____ RECORDS TO PROCESS

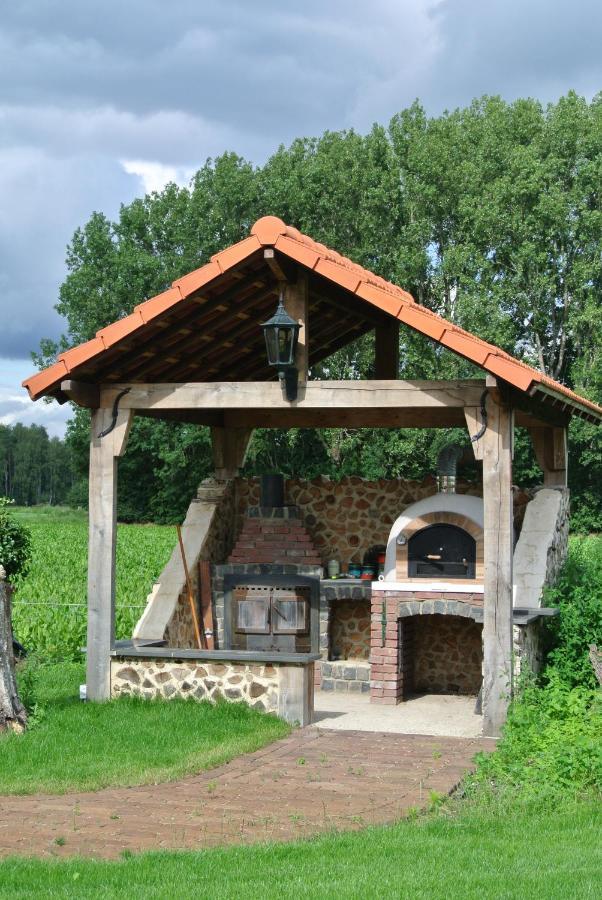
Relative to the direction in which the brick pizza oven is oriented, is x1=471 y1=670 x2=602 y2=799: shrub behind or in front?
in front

________
____ RECORDS TO PROCESS

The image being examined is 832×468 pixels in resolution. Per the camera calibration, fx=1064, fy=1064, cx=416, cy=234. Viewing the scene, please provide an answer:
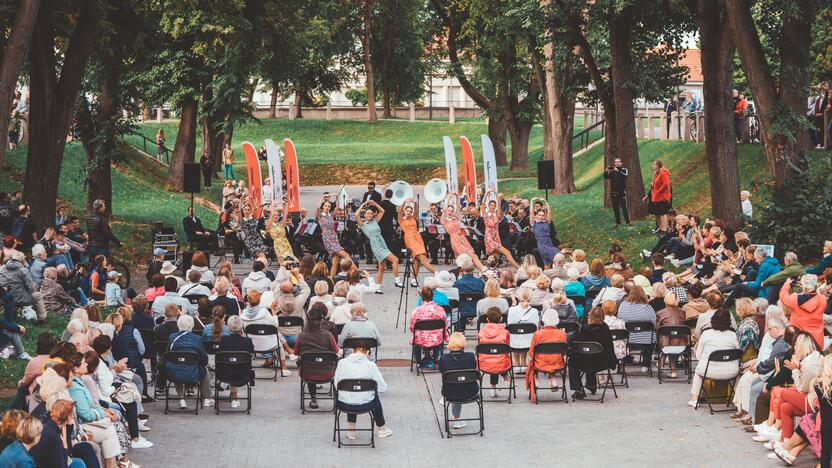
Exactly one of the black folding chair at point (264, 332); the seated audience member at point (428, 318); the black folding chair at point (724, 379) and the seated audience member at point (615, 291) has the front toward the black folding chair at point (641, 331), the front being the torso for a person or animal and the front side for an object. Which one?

________
____ RECORDS TO PROCESS

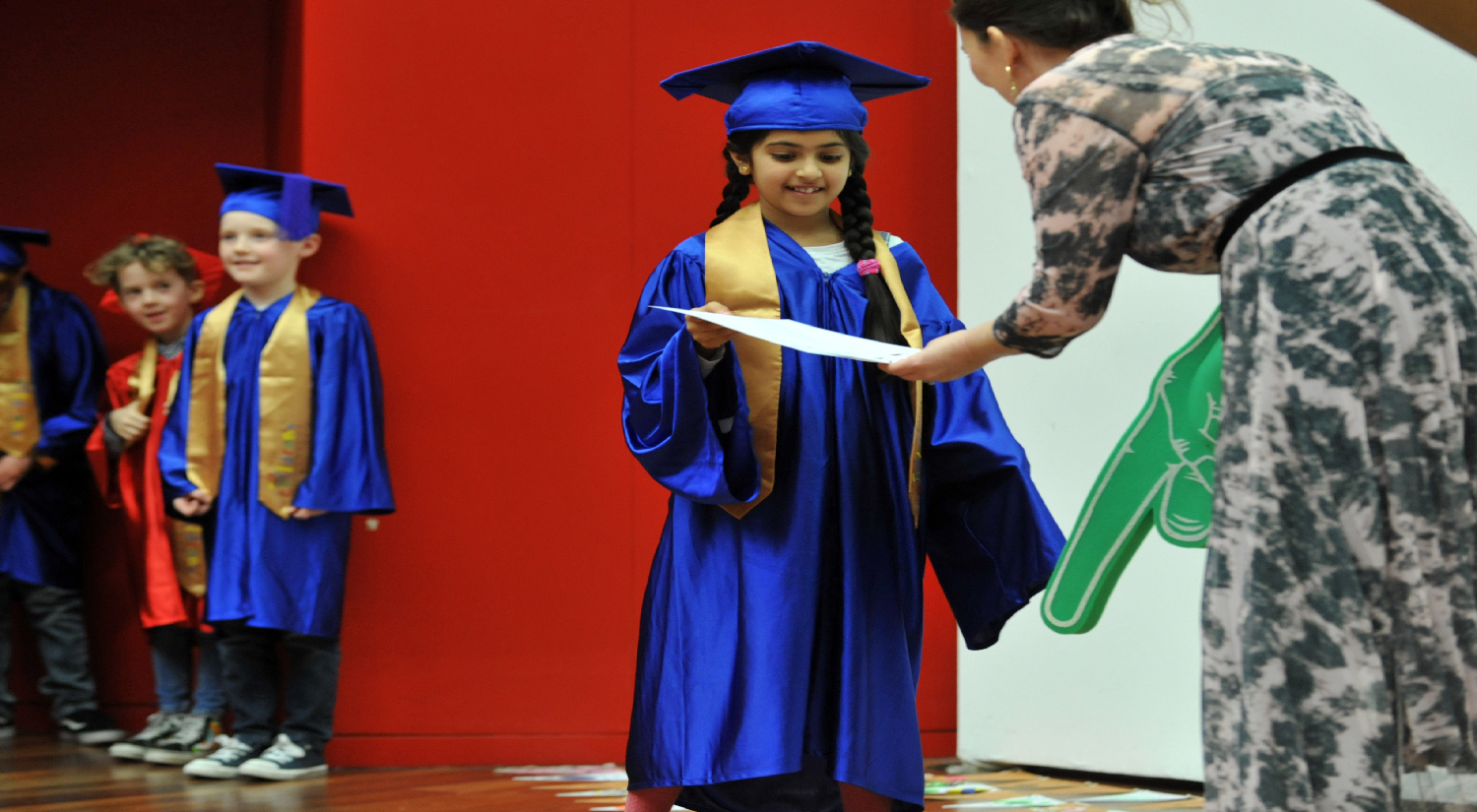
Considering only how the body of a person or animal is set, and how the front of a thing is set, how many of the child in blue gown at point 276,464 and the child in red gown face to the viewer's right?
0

________

§ EXERCISE PROMPT: Put the lines of the items into a numbered list with blank lines omitted, beginning at the line containing "The image being" and stopping after the line containing "Exactly one of". Omit the pictures from the list.

§ EXERCISE OUTPUT:
1. The image being examined is 832×468 pixels in resolution. Per the camera calibration, fx=1064, fy=1064, cx=416, cy=234. Viewing the scene, please provide an answer:
2. Exactly one of the black folding chair at point (264, 332); the seated audience member at point (428, 318); the black folding chair at point (724, 379) and the seated audience member at point (615, 291) has the front toward the black folding chair at point (641, 331), the front being the torso for a person or animal and the front side for an object. Which one?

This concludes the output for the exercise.